EXERCISE DESCRIPTION —
Reproduce the lines of the listing below verbatim, starting at the line that contains "kingdom: Fungi" and ending at the final line of the listing.

DATA FOR THIS EXERCISE —
====

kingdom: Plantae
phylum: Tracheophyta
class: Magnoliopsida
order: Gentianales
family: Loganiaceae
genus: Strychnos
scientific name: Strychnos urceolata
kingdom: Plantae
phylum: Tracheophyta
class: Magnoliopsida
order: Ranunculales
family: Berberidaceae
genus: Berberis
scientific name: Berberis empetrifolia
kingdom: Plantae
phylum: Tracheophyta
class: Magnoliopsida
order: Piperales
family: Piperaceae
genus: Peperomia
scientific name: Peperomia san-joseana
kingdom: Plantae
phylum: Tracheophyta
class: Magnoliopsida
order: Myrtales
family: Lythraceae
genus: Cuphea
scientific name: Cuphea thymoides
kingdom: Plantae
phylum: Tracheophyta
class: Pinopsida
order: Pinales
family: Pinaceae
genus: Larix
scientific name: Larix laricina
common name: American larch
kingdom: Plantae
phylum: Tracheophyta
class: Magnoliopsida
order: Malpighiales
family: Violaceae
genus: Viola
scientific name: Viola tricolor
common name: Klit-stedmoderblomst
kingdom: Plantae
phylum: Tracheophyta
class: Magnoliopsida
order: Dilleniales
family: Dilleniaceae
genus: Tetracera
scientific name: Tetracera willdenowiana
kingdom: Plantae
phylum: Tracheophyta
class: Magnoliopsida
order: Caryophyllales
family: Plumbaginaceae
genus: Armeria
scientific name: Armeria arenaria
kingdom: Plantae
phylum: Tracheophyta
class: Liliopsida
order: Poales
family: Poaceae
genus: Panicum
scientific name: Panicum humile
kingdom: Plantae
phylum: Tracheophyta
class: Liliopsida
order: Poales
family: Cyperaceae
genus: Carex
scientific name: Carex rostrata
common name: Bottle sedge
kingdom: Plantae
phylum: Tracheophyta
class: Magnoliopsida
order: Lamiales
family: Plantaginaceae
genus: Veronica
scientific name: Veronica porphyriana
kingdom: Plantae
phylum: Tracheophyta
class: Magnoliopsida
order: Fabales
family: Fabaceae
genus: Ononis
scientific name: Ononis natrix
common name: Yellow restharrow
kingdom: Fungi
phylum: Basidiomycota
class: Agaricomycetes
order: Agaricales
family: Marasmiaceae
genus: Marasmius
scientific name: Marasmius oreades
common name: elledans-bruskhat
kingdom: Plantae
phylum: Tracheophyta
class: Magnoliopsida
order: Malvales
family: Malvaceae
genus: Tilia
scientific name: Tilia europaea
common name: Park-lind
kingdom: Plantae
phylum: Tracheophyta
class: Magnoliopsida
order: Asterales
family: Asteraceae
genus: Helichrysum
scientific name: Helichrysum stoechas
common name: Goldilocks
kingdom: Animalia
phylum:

====

SOLVED EXERCISE —
kingdom: Fungi
phylum: Basidiomycota
class: Agaricomycetes
order: Agaricales
family: Marasmiaceae
genus: Marasmius
scientific name: Marasmius oreades
common name: elledans-bruskhat
kingdom: Plantae
phylum: Tracheophyta
class: Magnoliopsida
order: Malvales
family: Malvaceae
genus: Tilia
scientific name: Tilia europaea
common name: Park-lind
kingdom: Plantae
phylum: Tracheophyta
class: Magnoliopsida
order: Asterales
family: Asteraceae
genus: Helichrysum
scientific name: Helichrysum stoechas
common name: Goldilocks
kingdom: Animalia
phylum:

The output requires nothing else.